Амилия кивнула, как будто и правда все понимала.
— Не позднее чем через четыре месяца, во время праздника Зимнего солнцестояния, Модина выйдет замуж за регента Этельреда. Не думаю, что необходимо подчеркивать важность этого события. Сам патриарх прибудет, чтобы венчать их. Дворец окажется в центре всеобщего внимания… и императрица тоже.
Амилия молчала. Она едва заставила себя еще раз кивнуть.

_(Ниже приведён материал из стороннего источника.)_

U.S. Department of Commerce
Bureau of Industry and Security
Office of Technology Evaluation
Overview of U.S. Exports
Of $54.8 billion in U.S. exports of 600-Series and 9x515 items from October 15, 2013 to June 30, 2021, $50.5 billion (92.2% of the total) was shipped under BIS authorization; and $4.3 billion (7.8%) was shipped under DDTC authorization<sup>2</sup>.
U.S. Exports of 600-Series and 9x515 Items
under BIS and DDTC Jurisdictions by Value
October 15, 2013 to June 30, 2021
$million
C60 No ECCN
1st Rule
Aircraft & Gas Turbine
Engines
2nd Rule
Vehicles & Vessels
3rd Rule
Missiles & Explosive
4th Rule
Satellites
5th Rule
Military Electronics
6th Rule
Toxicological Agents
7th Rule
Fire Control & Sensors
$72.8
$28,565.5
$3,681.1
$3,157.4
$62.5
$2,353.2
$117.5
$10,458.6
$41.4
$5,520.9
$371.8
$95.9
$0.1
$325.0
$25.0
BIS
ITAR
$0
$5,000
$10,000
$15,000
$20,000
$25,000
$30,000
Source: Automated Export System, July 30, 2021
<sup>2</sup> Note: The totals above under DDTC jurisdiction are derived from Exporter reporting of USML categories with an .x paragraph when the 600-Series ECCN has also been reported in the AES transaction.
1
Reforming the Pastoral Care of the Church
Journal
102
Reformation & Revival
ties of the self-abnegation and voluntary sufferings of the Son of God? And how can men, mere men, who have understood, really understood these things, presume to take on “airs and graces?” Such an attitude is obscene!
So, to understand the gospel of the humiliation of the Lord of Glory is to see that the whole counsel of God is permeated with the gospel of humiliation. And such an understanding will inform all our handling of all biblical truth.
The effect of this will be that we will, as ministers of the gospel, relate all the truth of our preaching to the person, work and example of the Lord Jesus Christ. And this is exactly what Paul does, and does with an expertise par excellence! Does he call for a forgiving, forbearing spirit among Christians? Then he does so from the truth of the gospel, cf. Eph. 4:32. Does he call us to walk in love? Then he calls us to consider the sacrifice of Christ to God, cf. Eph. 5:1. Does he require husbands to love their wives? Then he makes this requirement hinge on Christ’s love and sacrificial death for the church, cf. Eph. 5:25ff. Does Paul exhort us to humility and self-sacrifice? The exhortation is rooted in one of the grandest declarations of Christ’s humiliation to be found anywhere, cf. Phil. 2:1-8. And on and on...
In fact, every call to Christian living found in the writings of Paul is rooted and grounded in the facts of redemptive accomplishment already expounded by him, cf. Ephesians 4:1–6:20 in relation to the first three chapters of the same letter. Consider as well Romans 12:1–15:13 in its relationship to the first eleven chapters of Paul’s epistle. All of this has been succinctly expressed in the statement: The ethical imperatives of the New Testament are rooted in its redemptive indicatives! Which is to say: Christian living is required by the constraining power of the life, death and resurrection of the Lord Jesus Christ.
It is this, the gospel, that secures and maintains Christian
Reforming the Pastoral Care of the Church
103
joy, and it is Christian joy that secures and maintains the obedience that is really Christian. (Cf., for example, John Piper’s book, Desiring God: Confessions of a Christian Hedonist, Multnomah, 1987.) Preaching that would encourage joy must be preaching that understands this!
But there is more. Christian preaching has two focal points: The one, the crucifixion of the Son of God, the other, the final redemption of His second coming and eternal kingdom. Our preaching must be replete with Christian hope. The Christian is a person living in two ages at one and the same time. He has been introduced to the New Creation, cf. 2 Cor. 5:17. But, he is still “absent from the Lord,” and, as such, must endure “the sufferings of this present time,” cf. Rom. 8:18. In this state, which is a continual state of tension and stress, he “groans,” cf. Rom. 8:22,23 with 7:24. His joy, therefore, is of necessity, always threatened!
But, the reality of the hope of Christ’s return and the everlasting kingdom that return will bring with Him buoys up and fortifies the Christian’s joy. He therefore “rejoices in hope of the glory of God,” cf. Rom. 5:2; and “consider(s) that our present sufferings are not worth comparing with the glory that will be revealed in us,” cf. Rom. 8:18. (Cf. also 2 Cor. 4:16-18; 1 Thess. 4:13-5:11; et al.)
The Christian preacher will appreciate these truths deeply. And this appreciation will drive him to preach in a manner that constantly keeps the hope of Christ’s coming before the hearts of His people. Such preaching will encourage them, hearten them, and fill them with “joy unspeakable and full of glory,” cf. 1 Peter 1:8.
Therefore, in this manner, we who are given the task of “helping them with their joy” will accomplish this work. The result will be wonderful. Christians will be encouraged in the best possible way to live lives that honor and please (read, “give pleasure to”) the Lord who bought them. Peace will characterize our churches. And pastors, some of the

— Ты должна проследить, чтобы не произошло ничего скандального. До сего времени твоя работа меня только радовала, и я даю тебе возможность еще более преуспеть в делах. Я назначаю тебя ответственной за проведение церемонии. Ты должна составить список гостей и подготовить приглашения. Обратись за помощью к лорду-управляющему. Тебе надо будет договориться с поварами о блюдах. Насколько мне известно, ты в хороших отношениях с главным дворцовым поваром?
Она снова кивнула.
— Замечательно! Необходимо позаботиться об украшениях, развлечениях — музыка, разумеется, возможно, фокусники или труппа акробатов. Венчание пройдет здесь, в большой зале. Это несколько облегчит твою задачу. Тебе также нужно будет заказать свадебное платье, достойное императрицы. — Заметив, как она напряжена, Сальдур добавил: — Успокойся, Амилия, на сей раз тебе придется заставить ее сказать всего одно слово: «Согласна».